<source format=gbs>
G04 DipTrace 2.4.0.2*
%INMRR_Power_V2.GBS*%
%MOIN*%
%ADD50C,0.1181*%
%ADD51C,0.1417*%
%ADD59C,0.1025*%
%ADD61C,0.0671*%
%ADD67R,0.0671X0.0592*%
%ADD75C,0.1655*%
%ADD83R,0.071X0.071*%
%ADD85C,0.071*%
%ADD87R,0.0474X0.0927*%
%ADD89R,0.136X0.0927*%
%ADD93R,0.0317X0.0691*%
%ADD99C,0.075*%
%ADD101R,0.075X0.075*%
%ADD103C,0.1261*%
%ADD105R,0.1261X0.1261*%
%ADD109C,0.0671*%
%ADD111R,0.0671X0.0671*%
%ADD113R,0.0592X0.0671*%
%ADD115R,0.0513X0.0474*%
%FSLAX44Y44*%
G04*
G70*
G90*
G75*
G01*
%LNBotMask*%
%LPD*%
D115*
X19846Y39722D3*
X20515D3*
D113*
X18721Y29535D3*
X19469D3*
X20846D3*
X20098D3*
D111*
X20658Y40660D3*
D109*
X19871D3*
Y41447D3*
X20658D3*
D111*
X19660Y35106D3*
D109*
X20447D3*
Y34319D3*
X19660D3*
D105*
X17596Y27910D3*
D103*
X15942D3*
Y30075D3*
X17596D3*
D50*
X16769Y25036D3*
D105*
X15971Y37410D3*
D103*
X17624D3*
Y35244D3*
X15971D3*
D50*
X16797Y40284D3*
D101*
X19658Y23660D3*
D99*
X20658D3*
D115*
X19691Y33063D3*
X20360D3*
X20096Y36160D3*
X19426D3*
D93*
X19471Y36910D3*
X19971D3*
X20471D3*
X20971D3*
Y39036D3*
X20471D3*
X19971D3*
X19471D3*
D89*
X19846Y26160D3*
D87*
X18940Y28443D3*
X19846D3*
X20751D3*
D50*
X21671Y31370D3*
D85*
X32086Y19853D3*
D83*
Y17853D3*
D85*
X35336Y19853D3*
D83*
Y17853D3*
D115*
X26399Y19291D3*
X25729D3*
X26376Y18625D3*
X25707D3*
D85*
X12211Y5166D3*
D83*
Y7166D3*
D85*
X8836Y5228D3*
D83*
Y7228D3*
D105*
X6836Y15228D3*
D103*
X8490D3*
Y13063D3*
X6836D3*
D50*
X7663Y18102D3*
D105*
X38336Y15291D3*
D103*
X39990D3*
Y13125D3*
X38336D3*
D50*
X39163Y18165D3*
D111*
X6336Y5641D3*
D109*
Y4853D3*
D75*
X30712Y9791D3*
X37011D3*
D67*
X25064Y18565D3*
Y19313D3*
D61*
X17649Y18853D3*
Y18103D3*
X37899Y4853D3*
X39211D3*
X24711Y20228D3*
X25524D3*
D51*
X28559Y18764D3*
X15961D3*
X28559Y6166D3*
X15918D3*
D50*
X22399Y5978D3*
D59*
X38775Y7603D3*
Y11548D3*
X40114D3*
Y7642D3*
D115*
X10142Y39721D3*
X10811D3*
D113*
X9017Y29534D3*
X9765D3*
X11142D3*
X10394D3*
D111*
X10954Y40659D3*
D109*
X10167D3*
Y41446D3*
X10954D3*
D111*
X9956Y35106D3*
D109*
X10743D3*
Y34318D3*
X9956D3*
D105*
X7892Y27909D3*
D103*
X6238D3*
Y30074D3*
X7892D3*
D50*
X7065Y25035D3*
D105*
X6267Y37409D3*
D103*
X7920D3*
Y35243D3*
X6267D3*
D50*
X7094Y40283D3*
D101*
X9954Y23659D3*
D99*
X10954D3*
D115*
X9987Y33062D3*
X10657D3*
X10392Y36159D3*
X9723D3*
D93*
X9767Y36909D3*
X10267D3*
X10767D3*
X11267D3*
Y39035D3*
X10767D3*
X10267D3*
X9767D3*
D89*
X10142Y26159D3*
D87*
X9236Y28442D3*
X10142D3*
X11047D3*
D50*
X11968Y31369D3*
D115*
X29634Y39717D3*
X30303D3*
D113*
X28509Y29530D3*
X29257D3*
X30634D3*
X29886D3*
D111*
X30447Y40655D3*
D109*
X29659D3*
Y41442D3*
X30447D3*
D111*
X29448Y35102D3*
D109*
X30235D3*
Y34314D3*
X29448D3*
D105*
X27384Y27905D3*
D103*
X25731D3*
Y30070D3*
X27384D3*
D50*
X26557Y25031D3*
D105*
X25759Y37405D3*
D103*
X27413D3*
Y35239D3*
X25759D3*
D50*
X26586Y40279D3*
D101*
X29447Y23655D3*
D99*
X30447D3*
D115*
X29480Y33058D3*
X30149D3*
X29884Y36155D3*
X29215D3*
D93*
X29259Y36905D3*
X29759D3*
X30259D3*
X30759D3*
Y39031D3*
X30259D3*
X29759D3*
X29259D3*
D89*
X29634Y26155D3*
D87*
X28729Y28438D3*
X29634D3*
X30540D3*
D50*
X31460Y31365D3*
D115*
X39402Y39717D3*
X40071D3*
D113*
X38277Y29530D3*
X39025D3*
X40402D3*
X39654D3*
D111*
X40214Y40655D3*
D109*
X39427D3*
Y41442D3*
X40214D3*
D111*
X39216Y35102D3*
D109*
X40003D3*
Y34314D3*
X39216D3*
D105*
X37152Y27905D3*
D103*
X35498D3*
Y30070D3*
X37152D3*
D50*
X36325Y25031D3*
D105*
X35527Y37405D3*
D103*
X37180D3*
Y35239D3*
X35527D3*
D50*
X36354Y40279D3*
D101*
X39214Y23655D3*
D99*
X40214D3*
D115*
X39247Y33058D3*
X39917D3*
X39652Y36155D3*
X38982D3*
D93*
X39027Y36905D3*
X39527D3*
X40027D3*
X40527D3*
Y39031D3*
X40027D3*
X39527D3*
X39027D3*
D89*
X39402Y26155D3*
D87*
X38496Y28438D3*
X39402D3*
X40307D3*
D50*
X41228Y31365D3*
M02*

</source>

...

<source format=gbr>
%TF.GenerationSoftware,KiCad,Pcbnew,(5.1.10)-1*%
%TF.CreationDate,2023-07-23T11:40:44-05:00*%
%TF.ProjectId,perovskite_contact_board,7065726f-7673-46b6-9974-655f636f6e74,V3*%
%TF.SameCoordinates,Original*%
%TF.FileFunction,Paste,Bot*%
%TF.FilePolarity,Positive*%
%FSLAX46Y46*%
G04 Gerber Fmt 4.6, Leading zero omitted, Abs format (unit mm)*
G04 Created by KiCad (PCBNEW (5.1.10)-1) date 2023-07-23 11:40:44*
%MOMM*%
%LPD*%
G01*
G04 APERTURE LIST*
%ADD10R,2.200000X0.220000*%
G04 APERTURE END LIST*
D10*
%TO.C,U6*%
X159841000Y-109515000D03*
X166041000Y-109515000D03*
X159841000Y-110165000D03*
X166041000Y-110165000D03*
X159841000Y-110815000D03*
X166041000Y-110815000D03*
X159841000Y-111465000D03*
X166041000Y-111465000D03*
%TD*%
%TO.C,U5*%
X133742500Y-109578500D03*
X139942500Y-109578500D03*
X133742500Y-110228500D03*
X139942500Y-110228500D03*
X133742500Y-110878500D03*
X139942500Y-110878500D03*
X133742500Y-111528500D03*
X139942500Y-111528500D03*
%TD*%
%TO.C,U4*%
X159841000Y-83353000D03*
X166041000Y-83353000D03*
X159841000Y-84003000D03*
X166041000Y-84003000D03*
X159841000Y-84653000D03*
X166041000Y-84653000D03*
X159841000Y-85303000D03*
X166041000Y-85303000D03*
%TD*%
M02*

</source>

...

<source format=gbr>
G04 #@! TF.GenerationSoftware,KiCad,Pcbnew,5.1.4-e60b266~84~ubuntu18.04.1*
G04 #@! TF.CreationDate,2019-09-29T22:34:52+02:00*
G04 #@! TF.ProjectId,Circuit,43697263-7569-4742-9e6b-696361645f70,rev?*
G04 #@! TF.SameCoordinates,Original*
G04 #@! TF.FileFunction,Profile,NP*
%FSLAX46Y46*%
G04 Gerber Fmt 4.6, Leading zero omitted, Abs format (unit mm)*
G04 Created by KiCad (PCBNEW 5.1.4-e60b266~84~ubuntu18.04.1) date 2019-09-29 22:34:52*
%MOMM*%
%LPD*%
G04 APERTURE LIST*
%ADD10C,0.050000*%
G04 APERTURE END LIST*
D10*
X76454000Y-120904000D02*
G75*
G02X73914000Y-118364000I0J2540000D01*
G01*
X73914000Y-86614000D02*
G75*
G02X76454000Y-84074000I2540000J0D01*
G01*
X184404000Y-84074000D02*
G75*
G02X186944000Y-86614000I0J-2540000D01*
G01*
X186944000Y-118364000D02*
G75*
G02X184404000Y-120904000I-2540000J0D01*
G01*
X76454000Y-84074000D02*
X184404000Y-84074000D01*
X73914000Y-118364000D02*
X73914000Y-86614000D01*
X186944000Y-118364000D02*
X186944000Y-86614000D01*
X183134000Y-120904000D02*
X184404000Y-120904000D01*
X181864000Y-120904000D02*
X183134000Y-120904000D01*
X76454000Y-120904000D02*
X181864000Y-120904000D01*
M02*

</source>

What the task requires: Show every line from the listing that contains "Created".

Your solution:
G04 Created by KiCad (PCBNEW (5.1.10)-1) date 2023-07-23 11:40:44*
G04 Created by KiCad (PCBNEW 5.1.4-e60b266~84~ubuntu18.04.1) date 2019-09-29 22:34:52*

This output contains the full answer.